This is from the sales coach, Ann Vertel. Although I am not working my MK business now, this really hit home and I felt compelled to share her wisdom here today.
“Showing Up” by Ann Vertel
I’m sure you know people that always seem scattered or harried (maybe you’re even one of them!). They never seem to have it quite together and often look the part.
They may look disheveled, show up late, blame others for their lack of organization, talk constantly about themselves and how difficult their life is, and generally blow in and blow out of your day like a whirlwind of chaos.
Funny thing is, they are very often the people that think they are the most giving, caring, selfless people around. They volunteer to help everyone, they always put others before themselves, they give, give, give and then feel under-appreciated.
They may in fact be amazingly generous people, most are, but it’s hard to receive from someone who is so in need of validation for their effort.
If you’ve heard of the 5 o’clock club you know they are women who get up early, meditate, work out, journal, and generally do whatever they need to do to take care of themselves first. They “get it.” They understand that discipline is the difference between what they want now and what they want most.
They don’t do this because they’re naturally early morning people. They do it so they can be fully present for the people they need to help that day. They do it so they can mentally, physically, spiritually, and emotionally “show up” – so that they can place 100% of their attention on the other person.

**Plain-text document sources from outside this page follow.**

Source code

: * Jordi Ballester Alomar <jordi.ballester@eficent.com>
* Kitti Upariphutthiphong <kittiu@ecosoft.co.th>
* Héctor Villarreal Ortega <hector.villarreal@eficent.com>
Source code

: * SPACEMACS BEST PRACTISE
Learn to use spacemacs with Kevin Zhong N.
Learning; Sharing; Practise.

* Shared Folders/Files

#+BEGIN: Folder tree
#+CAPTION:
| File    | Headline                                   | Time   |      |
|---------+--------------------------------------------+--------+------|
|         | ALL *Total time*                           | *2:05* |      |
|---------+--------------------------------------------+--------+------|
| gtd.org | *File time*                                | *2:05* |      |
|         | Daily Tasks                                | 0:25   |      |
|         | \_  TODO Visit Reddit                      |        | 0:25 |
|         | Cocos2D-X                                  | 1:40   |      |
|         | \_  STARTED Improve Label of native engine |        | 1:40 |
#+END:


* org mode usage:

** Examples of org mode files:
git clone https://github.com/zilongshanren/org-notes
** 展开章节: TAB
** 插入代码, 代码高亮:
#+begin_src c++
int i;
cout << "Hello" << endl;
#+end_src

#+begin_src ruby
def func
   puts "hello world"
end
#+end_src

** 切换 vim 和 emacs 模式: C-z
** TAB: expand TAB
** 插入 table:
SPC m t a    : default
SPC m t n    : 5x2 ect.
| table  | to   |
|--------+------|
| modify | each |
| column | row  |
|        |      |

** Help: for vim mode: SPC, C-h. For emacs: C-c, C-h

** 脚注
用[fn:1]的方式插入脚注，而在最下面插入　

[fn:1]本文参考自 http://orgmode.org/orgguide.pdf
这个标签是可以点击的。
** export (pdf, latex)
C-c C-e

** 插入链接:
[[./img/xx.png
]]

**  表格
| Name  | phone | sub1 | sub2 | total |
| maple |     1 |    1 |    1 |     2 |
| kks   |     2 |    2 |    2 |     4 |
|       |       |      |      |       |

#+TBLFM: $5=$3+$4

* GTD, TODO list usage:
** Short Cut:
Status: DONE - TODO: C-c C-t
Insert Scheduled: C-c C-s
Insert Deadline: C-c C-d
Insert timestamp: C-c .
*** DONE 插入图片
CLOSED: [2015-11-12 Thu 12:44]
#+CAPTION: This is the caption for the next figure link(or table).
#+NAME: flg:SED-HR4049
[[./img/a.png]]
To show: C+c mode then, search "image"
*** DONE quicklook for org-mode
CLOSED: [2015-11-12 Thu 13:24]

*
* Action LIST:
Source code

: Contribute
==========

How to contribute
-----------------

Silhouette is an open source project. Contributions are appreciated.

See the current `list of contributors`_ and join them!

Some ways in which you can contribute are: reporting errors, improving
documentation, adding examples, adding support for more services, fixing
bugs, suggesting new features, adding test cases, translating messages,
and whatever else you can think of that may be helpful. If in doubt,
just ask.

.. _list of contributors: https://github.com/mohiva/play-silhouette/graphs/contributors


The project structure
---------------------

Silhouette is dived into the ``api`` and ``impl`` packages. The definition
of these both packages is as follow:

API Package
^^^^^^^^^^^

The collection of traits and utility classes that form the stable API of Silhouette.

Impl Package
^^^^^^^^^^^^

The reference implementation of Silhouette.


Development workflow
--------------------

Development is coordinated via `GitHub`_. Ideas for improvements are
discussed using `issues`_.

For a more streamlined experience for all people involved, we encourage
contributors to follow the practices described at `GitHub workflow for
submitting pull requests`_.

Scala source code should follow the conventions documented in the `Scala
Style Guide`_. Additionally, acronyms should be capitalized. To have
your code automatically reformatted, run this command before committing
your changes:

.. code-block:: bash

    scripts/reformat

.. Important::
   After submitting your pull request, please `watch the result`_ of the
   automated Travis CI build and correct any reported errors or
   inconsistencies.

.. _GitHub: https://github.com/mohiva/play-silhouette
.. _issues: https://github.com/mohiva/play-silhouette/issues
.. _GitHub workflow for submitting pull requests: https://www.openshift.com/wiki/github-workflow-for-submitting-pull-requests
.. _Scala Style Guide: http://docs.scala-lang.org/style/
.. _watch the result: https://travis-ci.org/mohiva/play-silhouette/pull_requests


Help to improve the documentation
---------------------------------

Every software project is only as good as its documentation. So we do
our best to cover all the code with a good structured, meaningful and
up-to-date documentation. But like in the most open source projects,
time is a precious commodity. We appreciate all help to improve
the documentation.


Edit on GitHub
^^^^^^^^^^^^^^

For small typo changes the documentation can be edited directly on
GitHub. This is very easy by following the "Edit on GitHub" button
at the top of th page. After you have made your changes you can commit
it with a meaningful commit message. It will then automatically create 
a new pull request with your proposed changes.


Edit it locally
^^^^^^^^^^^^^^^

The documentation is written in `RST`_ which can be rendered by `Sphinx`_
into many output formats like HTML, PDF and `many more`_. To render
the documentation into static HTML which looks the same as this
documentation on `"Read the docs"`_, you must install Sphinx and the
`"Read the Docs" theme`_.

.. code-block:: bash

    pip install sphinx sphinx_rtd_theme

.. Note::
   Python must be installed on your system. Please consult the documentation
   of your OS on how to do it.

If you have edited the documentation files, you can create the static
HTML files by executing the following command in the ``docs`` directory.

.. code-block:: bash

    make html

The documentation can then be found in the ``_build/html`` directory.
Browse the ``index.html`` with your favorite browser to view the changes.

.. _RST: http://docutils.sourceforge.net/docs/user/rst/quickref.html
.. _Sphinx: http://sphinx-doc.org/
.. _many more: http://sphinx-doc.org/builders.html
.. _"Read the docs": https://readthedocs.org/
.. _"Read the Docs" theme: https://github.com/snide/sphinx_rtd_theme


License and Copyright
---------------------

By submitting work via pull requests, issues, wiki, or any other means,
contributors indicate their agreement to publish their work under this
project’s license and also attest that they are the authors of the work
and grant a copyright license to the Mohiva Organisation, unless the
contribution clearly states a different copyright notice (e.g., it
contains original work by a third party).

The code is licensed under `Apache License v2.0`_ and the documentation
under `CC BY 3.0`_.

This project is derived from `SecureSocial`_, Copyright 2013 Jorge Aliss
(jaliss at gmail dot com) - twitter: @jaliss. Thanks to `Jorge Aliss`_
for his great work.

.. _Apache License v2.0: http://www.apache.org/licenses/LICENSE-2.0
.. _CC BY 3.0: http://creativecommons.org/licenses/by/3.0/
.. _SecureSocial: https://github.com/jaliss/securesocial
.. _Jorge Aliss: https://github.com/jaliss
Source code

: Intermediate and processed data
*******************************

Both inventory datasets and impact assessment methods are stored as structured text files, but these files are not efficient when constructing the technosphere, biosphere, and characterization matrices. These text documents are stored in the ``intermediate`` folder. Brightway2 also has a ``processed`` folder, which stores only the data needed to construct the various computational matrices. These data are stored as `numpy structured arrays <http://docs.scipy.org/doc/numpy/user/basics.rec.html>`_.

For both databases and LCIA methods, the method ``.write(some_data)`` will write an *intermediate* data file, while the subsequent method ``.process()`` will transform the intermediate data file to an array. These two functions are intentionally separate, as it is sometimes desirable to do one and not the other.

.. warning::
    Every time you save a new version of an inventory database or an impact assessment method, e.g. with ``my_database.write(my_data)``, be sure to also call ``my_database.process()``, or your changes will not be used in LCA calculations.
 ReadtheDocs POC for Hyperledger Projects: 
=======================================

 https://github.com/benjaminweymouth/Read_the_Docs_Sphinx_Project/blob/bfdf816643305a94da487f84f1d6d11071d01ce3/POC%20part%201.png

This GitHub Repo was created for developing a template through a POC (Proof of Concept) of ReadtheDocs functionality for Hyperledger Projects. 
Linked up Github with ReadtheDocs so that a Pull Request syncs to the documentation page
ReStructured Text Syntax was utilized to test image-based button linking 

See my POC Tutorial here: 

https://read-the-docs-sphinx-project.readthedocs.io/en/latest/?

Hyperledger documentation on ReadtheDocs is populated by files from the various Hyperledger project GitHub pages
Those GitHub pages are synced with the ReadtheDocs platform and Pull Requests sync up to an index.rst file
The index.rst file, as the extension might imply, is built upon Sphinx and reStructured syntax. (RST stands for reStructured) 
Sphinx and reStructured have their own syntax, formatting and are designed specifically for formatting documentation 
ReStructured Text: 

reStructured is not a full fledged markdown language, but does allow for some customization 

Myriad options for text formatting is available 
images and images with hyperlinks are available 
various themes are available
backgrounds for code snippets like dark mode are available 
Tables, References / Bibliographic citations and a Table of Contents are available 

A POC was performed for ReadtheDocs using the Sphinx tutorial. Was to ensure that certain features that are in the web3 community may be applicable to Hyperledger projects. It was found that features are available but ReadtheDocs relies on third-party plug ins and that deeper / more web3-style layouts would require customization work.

If you think self-care is selfish, you’ve missed the point. You can’t help others if you can’t show up.
Now go have a POWERFUL day!
“Taking You to the Top!”
At times, I do think I am one of those people who attempt to demand respect, especially at work where I do a lot of extra that is often unaccounted for. I am going to work on just working and being happy. After all, my work is not who I am, right?
So do you show up? Or are you one of those who is taking on too much and expecting too much thanks in return?